Dampak Terhadap Emiten dan Hubungan Pembeli Global
Ahmad Faris Mu’tashim, Investment Specialist dari PT Korea Investment and Sekuritas Indonesia (KISI), memberikan pandangannya mengenai isu ini. Menurut Faris, kebijakan ini tidak serta-merta menghilangkan hak perusahaan swasta untuk bertransaksi dengan pelanggan lama mereka.
Faris menjelaskan bahwa bagi emiten yang telah mematuhi aturan, peran PT DSI sebenarnya lebih kepada tahap verifikasi harga. BUMN baru ini akan bertindak sebagai perantara resmi atau intermediasi antara pihak eksportir domestik dengan para pembeli di pasar global.

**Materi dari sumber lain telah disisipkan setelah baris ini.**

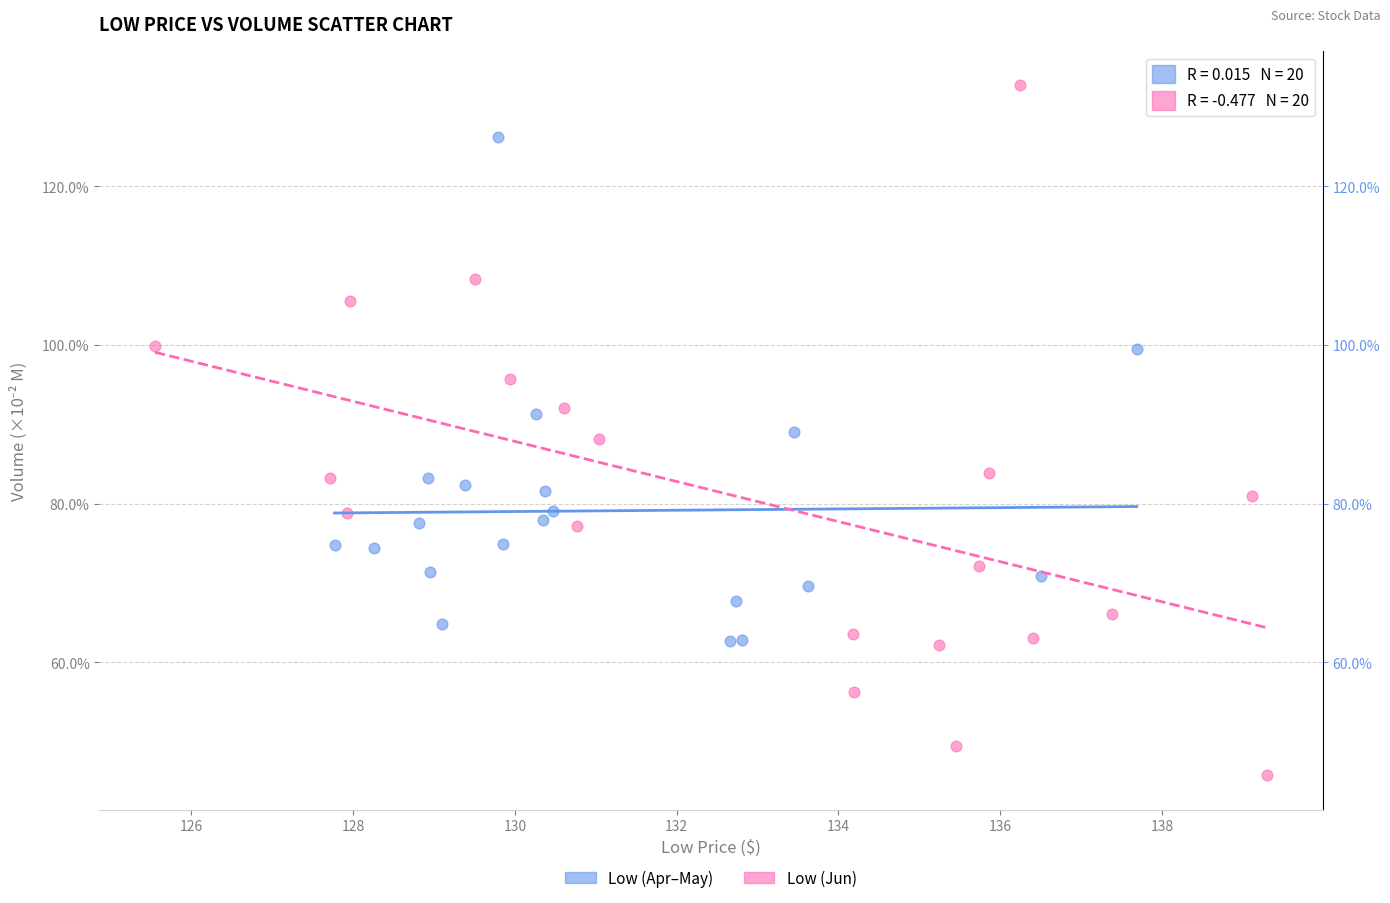

Which series contains the highest Y value?

Low (Jun)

Berikut adalah ringkasan dampak kebijakan terhadap struktur bisnis dan pelaporan keuangan emiten:
| Aspek Bisnis | Kondisi Saat Ini | Dampak Kebijakan Baru |
|---|---|---|
| Skema Transaksi | Melalui anak usaha trading di luar negeri. | Wajib melalui PT Danantara Sumberdaya Indonesia. |
| Hubungan Buyer | Kontrak langsung dengan pembeli global. | Relasi bisnis tetap terjaga dengan verifikasi BUMN. |
| Transparansi Laba | Sering tersimpan di negara tax haven. | Potensi laba tercatat lebih bersih (clean EPS). |
Penjelasan di atas menunjukkan bahwa kebijakan ini berpotensi mengubah pola arus kas perusahaan tambang yang selama ini memiliki unit trading internasional. Dengan skema baru, pendapatan perusahaan diharapkan lebih transparan karena tidak lagi tertahan di negara dengan pajak rendah.
Faris juga menyoroti bahwa banyak emiten tambang selama ini menempatkan pendapatan ekspor mereka pada entitas anak di Singapura. Praktik tersebut sering kali membuat laba bersih yang tercatat di laporan keuangan domestik menjadi terlihat lebih kecil dari yang seharusnya.
Jika mekanisme baru ini berjalan efektif, nilai laba per saham atau Earning Per Share (EPS) emiten diperkirakan akan menjadi lebih akurat. Hal ini dianggap sebagai angin segar bagi para investor karena laporan keuangan perusahaan akan mencerminkan nilai keuntungan yang sebenarnya.